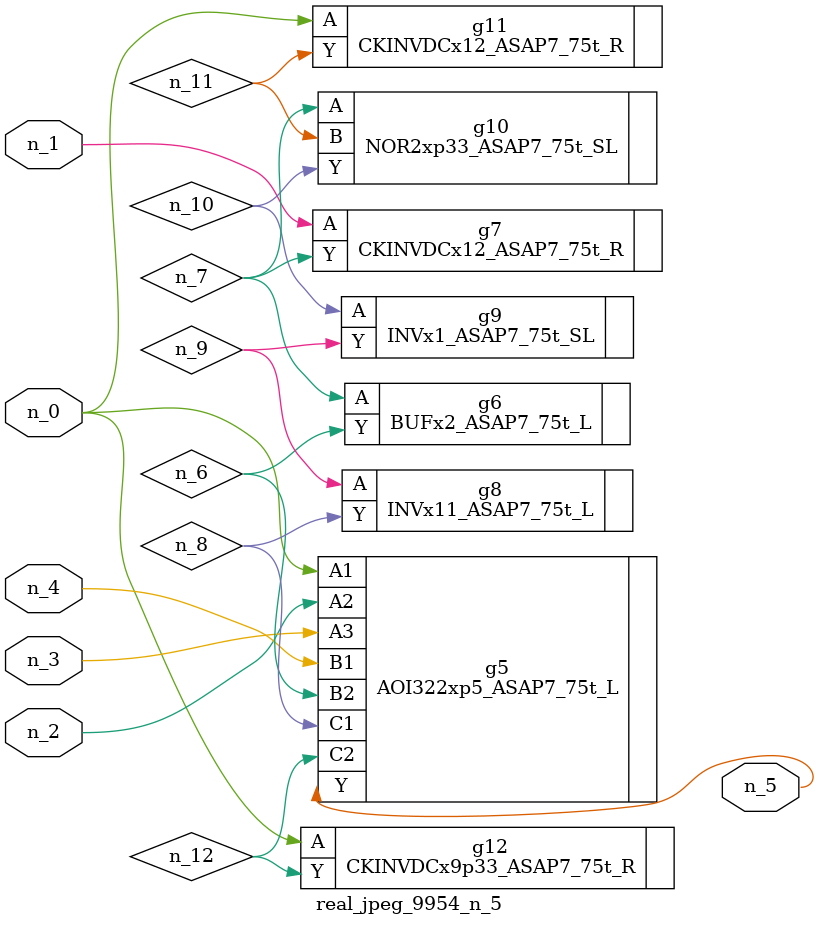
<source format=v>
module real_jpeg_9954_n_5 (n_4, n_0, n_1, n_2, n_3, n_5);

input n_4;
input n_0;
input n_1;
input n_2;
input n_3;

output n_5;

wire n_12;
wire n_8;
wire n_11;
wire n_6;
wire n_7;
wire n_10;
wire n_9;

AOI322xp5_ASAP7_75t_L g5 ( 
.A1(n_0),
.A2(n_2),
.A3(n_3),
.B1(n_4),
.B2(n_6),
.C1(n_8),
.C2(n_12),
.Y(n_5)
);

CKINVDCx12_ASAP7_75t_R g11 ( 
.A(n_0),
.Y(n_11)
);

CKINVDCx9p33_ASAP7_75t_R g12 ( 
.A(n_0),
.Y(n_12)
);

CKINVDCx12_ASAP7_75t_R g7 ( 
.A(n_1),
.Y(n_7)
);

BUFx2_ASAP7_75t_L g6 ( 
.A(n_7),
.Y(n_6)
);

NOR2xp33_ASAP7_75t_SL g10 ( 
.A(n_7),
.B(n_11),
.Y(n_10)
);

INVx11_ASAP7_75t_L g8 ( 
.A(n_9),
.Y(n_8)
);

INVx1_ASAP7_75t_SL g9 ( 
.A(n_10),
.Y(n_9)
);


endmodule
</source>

══════

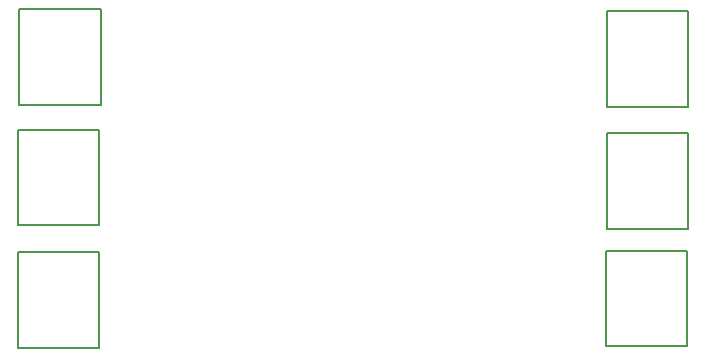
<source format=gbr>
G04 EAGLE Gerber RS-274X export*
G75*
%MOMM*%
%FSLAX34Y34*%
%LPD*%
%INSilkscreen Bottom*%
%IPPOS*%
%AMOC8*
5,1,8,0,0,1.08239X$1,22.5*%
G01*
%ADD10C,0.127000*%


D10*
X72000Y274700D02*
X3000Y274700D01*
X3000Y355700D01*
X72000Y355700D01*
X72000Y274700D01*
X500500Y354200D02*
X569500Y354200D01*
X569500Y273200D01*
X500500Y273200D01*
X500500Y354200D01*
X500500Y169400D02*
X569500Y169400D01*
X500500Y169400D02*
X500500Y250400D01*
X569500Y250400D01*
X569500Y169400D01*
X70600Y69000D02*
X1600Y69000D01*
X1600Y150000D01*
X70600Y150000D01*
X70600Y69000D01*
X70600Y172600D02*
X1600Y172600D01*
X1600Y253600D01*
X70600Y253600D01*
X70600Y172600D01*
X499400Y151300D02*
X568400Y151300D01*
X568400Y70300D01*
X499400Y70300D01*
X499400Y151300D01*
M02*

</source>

══════

**What is expected:**
Please state how many lines in the records contain the word "source", and give only that number.

**Solution to the problem:**
4